Bergstraße. Zum ersten Mal hat das Bundeskriminalamt das Bundeslagebild „Sexualdelikte zum Nachteil von Kindern und Jugendlichen“herausgegeben. Die veröffentlichten Zahlen beziehen sich auf das Jahr 2022 und sind mehr als erschreckend: Im vergangenen Jahr wurden 17 168 Kinder unter 14 Jahren zu Opfern sexuellen Missbrauchs. Darunter sind häufig auch sehr junge Kinder: Wie die Daten zeigen, haben die Polizistinnen und Polizisten in fast jedem siebten Fall Opfer identifiziert, die noch nicht das sechste Lebensjahr erreicht haben. Hinsichtlich des sexuellen Missbrauchs von Jugendlichen im Alter von 14 bis 17 Jahren stellte die Polizei im vergangenen Jahr 1211 Opfer fest.

Deutlich gestiegen sind 2022 den Zahlen des BKA zufolge Fälle der Verbreitung, des Erwerbs und Besitzes kinder- und jugendpornografischer Inhalte. Die Polizei registrierte demnach 42 075 Fälle mit kinderpornografischen Inhalten, 7,5 Prozent mehr als im Vorjahreszeitraum (2021: 39 171). Um 32,1 Prozent stieg die Zahl mit jugendpornografischen Inhalten auf 6746 Fälle (2021: 5105).

In den vergangenen Jahren sind weltweit und in Deutschland erschütternde Verbrechen im Bereich der Kinderpornografie und des sexuellen Missbrauchs von Kindern und Jugendlichen aufgedeckt worden, zudem sind die Fallzahlen auch in Hessen massiv gestiegen, kann eine Pressesprecherin des hessischen Landeskriminalamtes auf Anfrage der BA-Redaktion bestätigen. „Die Dunkelziffer in diesem Deliktsfeld ist hoch - die Taten ereignen sich häufig innerhalb der Familie oder im sozialen Nah-Raum eines Kindes, nur ein Bruchteil kommt zur Anzeige.“

Erfasste Fälle sexualisierter Gewalt gegen Minderjährige. © grafiKS Kai Segelken

Aufgrund der steigenden Fallzahlen in diesem Bereich wurde bei der hessischen Polizei im Oktober 2020 die „BAO FOKUS“ (Besondere Aufbau Organisation für fallübergreifende Organisationsstruktur gegen Kinderpornografie und sexuellen Missbrauch von Kindern) eingerichtet. In der BAO werden ausschließlich Sexualdelikte zum Nachteil von Kindern und Jugendlichen bearbeitet. Hessenweit sind über 300 Mitarbeiter, davon rund 220 Ermittlerinnen und Ermittler, täglich im Einsatz. Die BAO ist organisatorisch im LKA Hessen angesiedelt. „Über den dortigen Führungsstab wird eine landesweite Koordination der fortlaufend stattfindenden Einsatzmaßnahmen gewährleistet. In jedem der sieben hessischen Polizeipräsidien wurde ein Regionalabschnitt gebildet - auch im Polizeipräsidium Südhessen“, erklärt die Sprecherin.

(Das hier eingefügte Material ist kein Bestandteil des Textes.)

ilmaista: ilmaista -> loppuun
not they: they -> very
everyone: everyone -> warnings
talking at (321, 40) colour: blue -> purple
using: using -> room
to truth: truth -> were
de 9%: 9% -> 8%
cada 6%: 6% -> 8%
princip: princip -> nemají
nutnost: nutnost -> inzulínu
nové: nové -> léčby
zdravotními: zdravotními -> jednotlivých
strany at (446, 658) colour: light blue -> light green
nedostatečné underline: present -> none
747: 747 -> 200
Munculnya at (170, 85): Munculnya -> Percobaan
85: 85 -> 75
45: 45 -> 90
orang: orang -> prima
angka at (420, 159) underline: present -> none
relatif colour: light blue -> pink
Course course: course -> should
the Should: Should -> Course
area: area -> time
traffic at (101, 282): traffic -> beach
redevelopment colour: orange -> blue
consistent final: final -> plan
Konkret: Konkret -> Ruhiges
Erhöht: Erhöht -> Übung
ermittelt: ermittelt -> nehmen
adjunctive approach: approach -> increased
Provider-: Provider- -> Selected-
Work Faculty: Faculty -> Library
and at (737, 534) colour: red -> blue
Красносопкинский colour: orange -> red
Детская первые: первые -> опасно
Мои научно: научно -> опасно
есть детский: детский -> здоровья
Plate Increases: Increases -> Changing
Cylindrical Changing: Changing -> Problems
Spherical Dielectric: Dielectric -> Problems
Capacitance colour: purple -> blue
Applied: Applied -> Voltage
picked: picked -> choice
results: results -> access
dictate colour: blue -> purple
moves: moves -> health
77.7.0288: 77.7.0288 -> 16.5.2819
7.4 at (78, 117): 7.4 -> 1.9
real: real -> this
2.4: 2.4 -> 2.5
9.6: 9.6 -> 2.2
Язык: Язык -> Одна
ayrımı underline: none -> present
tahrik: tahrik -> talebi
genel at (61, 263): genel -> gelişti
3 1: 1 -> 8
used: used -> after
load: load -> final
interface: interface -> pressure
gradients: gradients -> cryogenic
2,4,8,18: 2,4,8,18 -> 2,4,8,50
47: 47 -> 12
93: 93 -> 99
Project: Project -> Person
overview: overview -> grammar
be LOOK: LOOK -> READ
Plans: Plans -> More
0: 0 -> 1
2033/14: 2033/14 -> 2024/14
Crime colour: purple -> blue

In der Polizeilichen Kriminalstatistik sind die Fallzahlen für Fälle sexualisierter Gewalt (13. Abschnitt StGB - Straftaten gegen die sexuelle Selbstbestimmung mit Filter „Opfer unter 18 Jahren“) gegen Minderjährige erfasst. Die Fallzahlen für Hessen und den Zuständigkeitsbereich des Polizeipräsidiums Südhessen sind innerhalb des von dieser Redaktion angefragten Zeitraumes von fünf Jahren stetig gestiegen (siehe Tabelle). Die Fallzahlen von Besitz, Erwerb und Verbreitung von Kinder- und Jugendpornografie sind in diesen Fallzahlen nicht enthalten.

Missbräuche im Zusammenhang mit Kinder- und Jugendpornografie

Die Ermittlungsverfahren, die in der BAO bearbeitet werden, erreichen die Ermittler auf verschiedensten Wegen: Beispielsweise stellen Bürger Anzeigen auf Polizeirevieren oder über die Online-Wache auf der Homepage der hessischen Polizei. Teilweise entwickeln sich aus bestehenden Verfahren Folgeverfahren. In vielen Fällen erhalten die hessischen Ermittlungsbehörden Hinweise von Internetdienstleistern oder der halbstaatlichen US-amerikanischen Organisation „National Center for Missing and Exploited Children“ (NCMEC), die von Internetprovidern über Missbräuche im Zusammenhang mit Kinder- und Jugendpornografie informiert wird.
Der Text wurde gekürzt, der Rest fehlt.